But how? Mindless increases in school spending will be an expensive fiasco that will generate more disillusionment than human capital.

The clearest result from decades of education research is the importance of teacher quality. My colleague Tom Kane finds that students who are lucky enough to get a teacher in the top quarter of the teacher-quality distribution jump 10 percentile points in the student achievement distribution relative to children who end up with less able teachers. Improving teacher quality has about twice the impact on student outcomes as radically reducing class size.

Just as the human capital of our citizens will determine the strength of our nation, the human capital of our teachers will determine the quality of our schools. The first step toward improving teacher quality is to attract more talented teachers. The second step is to improve teacher selection on the job, promoting the best and encouraging the worst to help society in some other way.

Obama's appeal to younger Americans gives him a tremendous edge in attracting new teachers. People under 30 voted for him by a 2-to-1 margin. He can ensure that the movement that got him elected will create lasting social change if he exhorts its members to serve their country in the classroom.

Our president-to-be enjoys a second advantage in attracting new teachers. He's facing the maelstrom of a recession. In their new book "The Race between Technology and Education," Claudia Goldin and Lawrence Katz write that "from 1929 to 1936 the graduation rate in the states of the Middle Atlantic had more than doubled and the region had been catapulted into the high school movement." In those years, bad economic times meant that students were happy to stay in school. Today, lean years will make teaching a relatively more attractive profession.

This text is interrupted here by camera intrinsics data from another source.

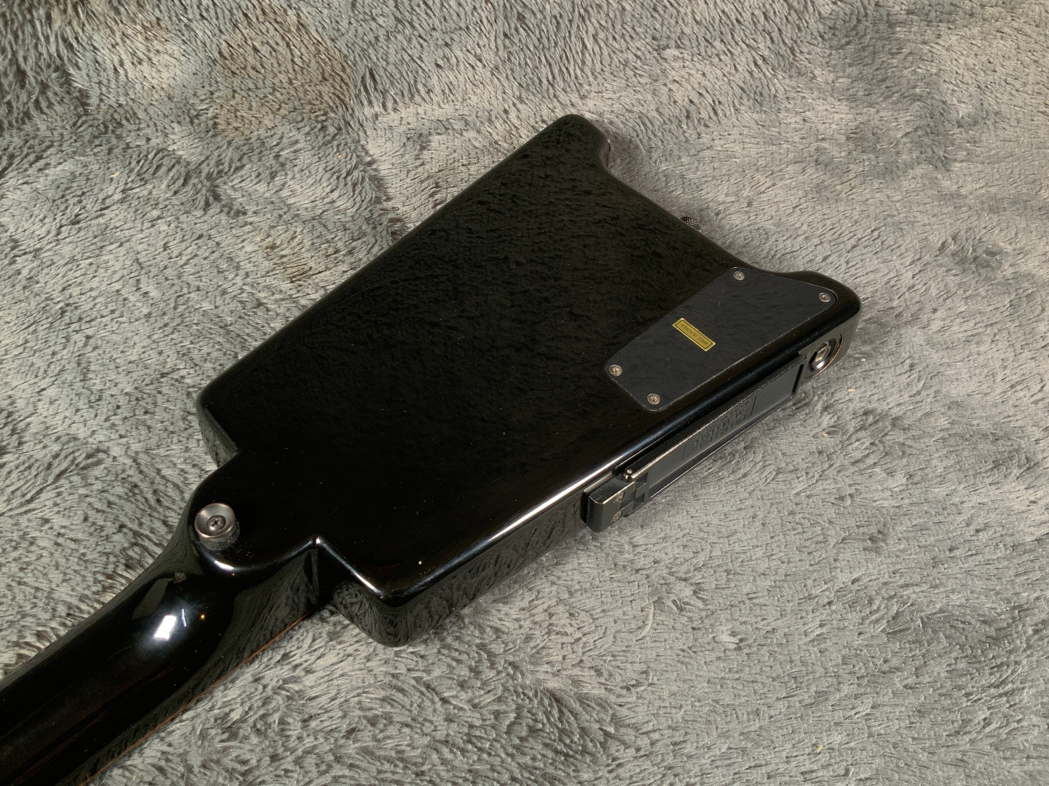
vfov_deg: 48.2
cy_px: 393
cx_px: 524
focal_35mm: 29
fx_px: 879
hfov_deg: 61.7
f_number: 1.8
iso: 64
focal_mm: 3
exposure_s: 1/62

Attracting better teachers will also require much more money than $18 billion per year committed by President-elect Obama. Higher pay for successful teachers will make teaching more financially attractive. Just as importantly, it will send the message that our society values its educators.

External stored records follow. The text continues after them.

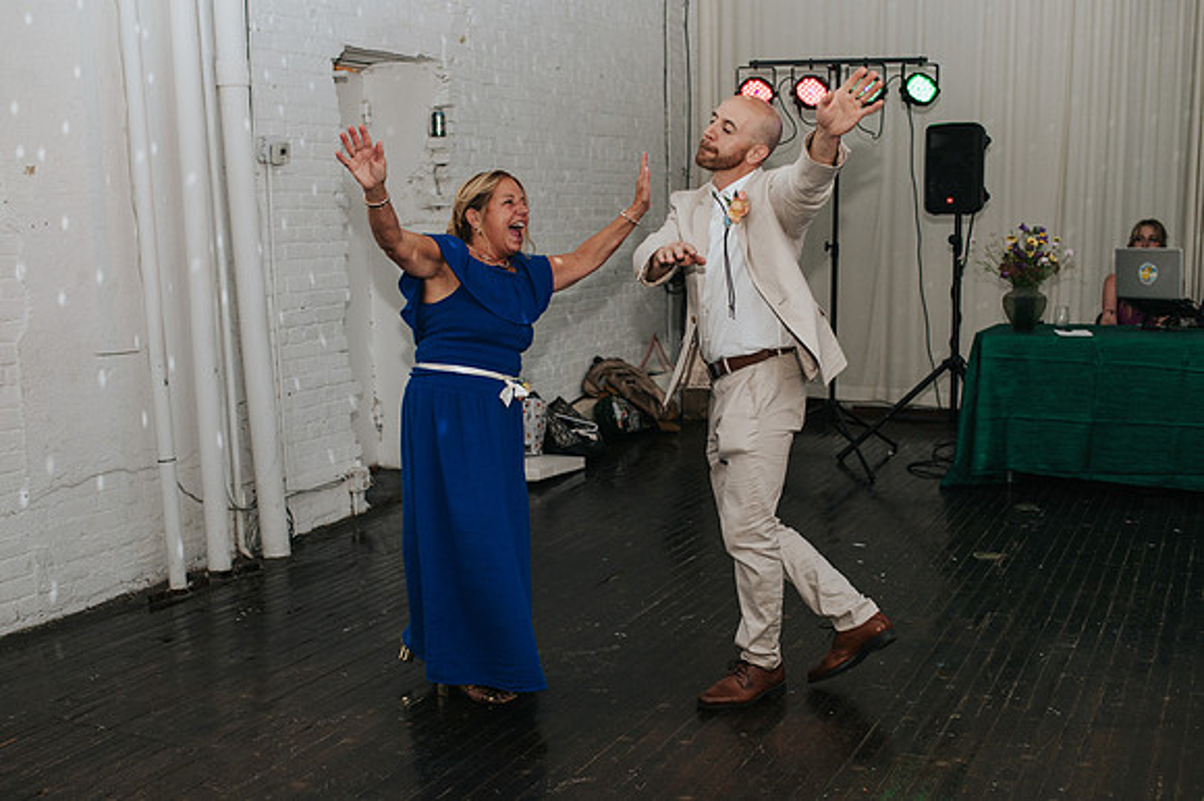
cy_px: 460
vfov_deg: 32.2
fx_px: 1385
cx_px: 602
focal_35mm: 41
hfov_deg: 47.0
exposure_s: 1/200
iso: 1000
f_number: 2.8
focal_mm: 35
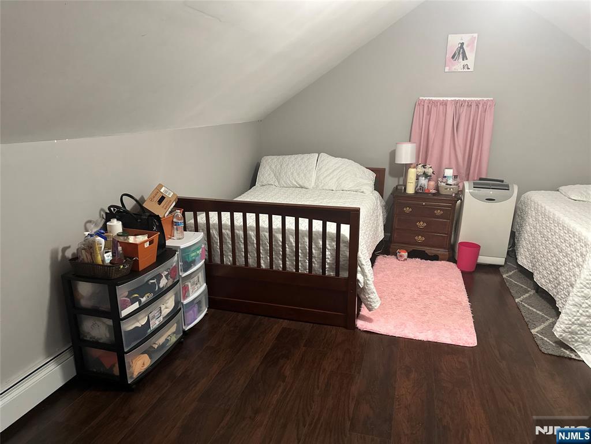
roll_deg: -1.4
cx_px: 296
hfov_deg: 71.6
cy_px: 222
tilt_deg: -14.8
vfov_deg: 56.8
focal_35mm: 24
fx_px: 410
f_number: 1.78
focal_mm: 6.86
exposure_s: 1/40
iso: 800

Schools can also attract more talent with an environment that welcomes talented outsiders instead of erecting bureaucratic barriers that prevent their success. The literature on teacher certification finds few benefits from that hurdle. By contrast, Teach for America has achieved remarkable results by putting capable young people, often with little formal training as teachers, in classrooms. The experience illustrates that it isn't easy to assess teacher quality with standard teaching credentials.

If attracting a wave of good people into teaching is the first step, the second step is keeping the best teachers and redirecting the rest. Performance in the classroom is the best way to know if a teacher is a success. Teacher promotion and tenure needs to be based on clear performance measures, including student test scores. Perhaps teachers unions could start endorsing the use of test scores to evaluate their members and determine tenure.

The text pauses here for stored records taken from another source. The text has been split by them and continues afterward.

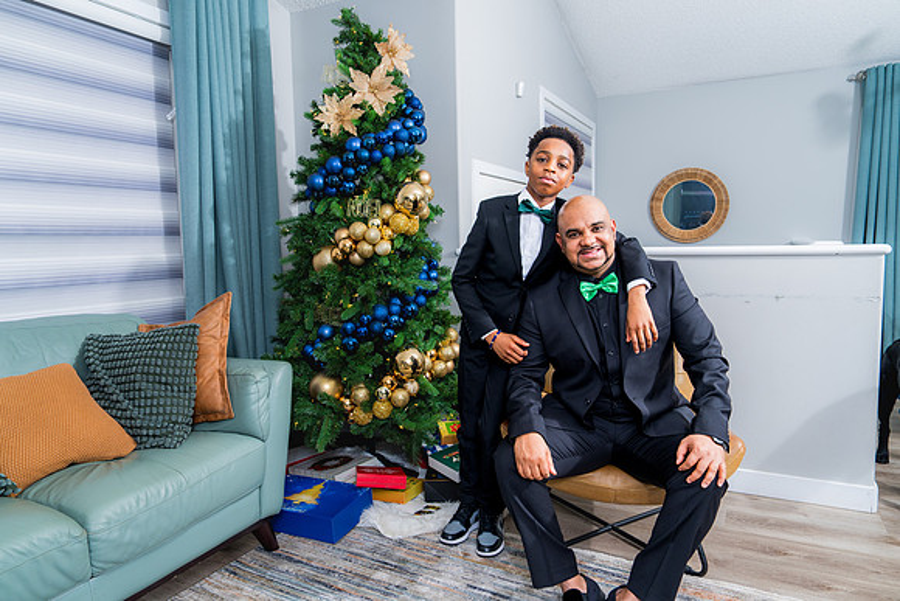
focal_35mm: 24
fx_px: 600
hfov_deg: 73.7
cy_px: 300
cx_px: 450
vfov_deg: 53.2
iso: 200
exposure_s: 1/160
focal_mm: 24
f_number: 4
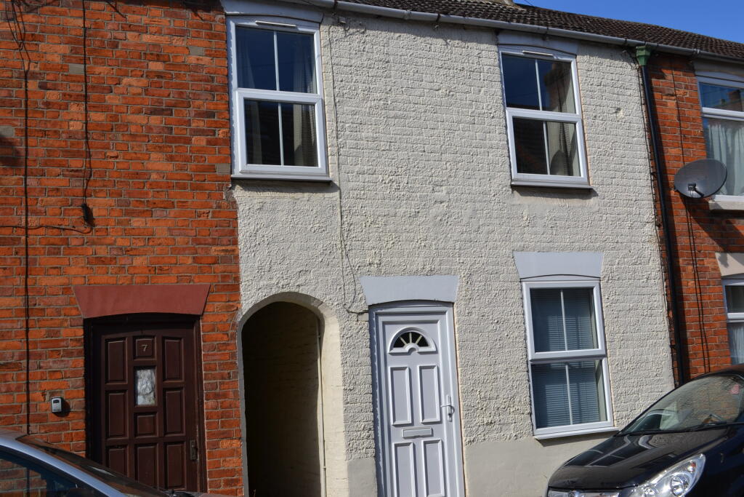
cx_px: 372
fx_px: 806
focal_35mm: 39
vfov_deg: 34.2
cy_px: 248
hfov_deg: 49.5
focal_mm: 26
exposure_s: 1/250
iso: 100
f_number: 8
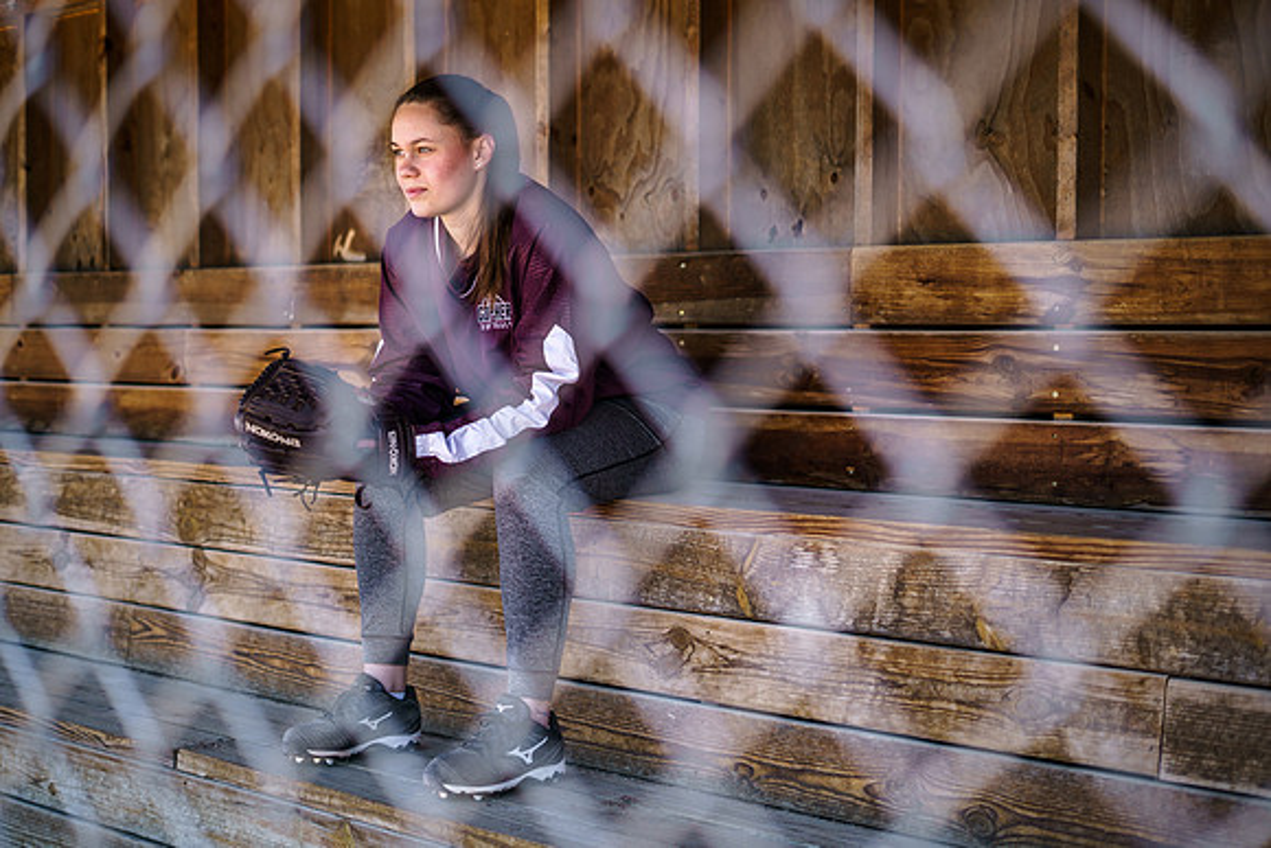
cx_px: 621
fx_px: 1808
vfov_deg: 26.4
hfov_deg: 38.7
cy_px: 415
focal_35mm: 51
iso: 400
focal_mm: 50
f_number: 2
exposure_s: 1/1600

Even without formal performance metrics, principals are quite able to assess pedagogical talent. Several years ago, New York City School Chancellor Joel Klein championed a deal where principals received greatly enhanced authority in exchange for greater accountability. That sounds like a good deal for parents and children. Let the principals choose better-performing teachers and require the principals to leave if their school doesn't improve. Principals have inside knowledge. Like CEOs throughout our economy, they need to have the independent authority to use that knowledge.

This election marks a new beginning. Improving our schools may be the most important way that President-elect Obama can leave America stronger than he found it. He must avoid any small plans. America doesn't need an $18 billion Band-Aid. The country needs a massive education overhaul, and better teachers will be the most important element in that overhaul. Spending more and attracting able teachers is the best way to use resources to improve the human capital of our children and the future of our nation.

Edward L. Glaeser, a professor of economics at Harvard University, is director of the Rappaport Institute for Greater Boston.